Wednesday, December 17, 2008

Simulating Mamma Mia under the xmas tree (with Python)

Norway has a population of ~4.7 million, and "Mamma Mia!" has during a few weeks been sold in ~600 thousand DVD/Blueray copies (> 12% of the population, i.e. breaking every sales record, perhaps with the exception of Sissel Kyrkjebø's Christmas Carol album which has sold a total of ~900 thousand copies in the same population, but that was over a period of 21 years).  In the UK it has sold more than 5 million (in a population of 59 million, i.e. >8% of the population).

Well, to the point.
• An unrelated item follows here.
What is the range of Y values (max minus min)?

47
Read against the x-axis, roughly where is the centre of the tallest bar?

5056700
Guesstimating that there will be ~2 million xmas trees in Norway, one can assume that many of the trees will have (much) more than one "Mamma Mia!" dvd/blueray underneath it*,  the question is how many?
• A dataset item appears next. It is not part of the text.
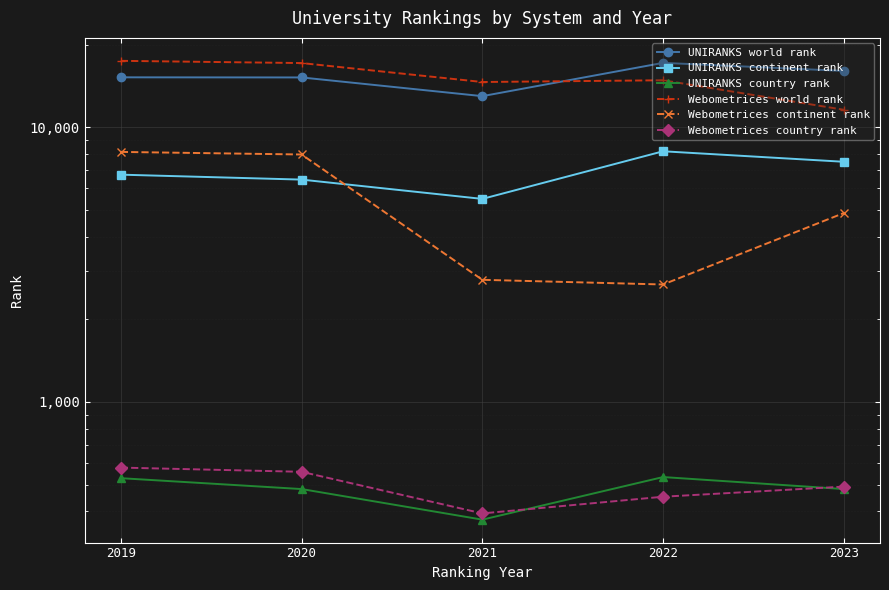

True or false: UNIRANKS continent rank and UNIRANKS world rank cross at least once.

False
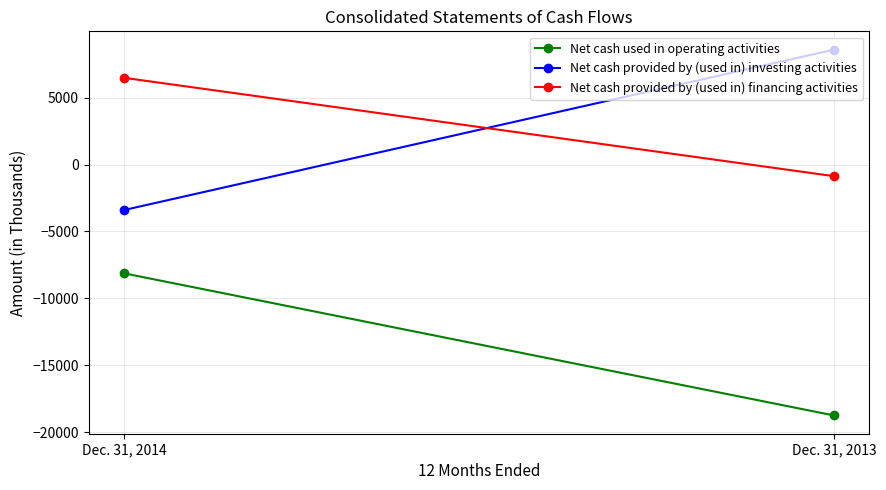

Which series has the largest total across all categories?

Net cash provided by (used in) financing activities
Simulating Mamma Mia under the xmas tree
.. Before you start recapping probability theory, combinatorics, birthday paradox, multiplication of improbabilities and whatnot, how about finding an alternative solution using simulation

A simple simulation model could be to assume that for every Mamma Mia dvd/blueray copy there is a lottery where all trees participate,  and then finally (or incrementally) count how many copies each tree won.
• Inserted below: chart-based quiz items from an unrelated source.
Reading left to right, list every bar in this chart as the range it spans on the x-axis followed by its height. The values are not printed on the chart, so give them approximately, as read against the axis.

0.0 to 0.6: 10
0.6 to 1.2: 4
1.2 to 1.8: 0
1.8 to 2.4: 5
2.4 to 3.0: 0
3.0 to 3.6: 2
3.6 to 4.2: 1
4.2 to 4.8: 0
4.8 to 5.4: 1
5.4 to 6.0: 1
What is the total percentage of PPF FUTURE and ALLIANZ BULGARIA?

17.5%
A friend wrote a nice Python script to simulate this:

import random

NUM_XMAS_TREES = 2000000
NUM_MAMMA_MIAS = 600000

tree_supplies = {}
for mamma_mia in range(NUM_MAMMA_MIAS):
    winner_tree = random.randint(0, NUM_XMAS_TREES)
    tree_supplies[winner_tree] = tree_supplies.get(winner_tree,0) + 1

tree_stats = {}
for tree in tree_supplies:
    tree_stats[tree_supplies[tree]] = tree_stats.get(tree_supplies[tree], 0) + 1

print tree_stats

Results:

$ for k in `seq 1 10`; do echo -n "$k " ; python mammamia.py; done
1 {1: 443564, 2: 67181, 3: 6618, 4: 510, 5: 36}
2 {1: 444497, 2: 66811, 3: 6543, 4: 520, 5: 32, 6: 2}
3 {1: 444796, 2: 66376, 3: 6738, 4: 510, 5: 36, 6: 3}
4 {1: 444499, 2: 66750, 3: 6652, 4: 469, 5: 30, 6: 2, 7: 1}
5 {1: 444347, 2: 66717, 3: 6697, 4: 494, 5: 28, 6: 2}
6 {1: 444511, 2: 66389, 3: 6763, 4: 551, 5: 40, 6: 3}
7 {1: 443914, 2: 66755, 3: 6785, 4: 511, 5: 33, 6: 2}
8 {1: 444747, 2: 66558, 3: 6667, 4: 484, 5: 40}
9 {1: 444553, 2: 66703, 3: 6631, 4: 497, 5: 32}
10 {1: 443903, 2: 66853, 3: 6774, 4: 487, 5: 23, 6: 1}

Conclusion

So we see that in run 4 there was one xmas tree that according to the simulation model got 7(!) Mamma Mia DVD/Bluerays underneath it, but the overall simulation shows that 5 or 6 (at most) is probably more likely (assuming the model is right).

Regarding the simulation model, it is probably way too simplistic, i.e. not taking into account people buying mamma mia for themselves (or not as xmas gifts), a likely skewness in terms of number of gifts per christmas tree, interaction between buyers, etc. But it can with relatively simple manners be extended with code to make it more realistic. Check out Markov Chain Monte Carlo simulation for more info on how to create more realistic simulation models.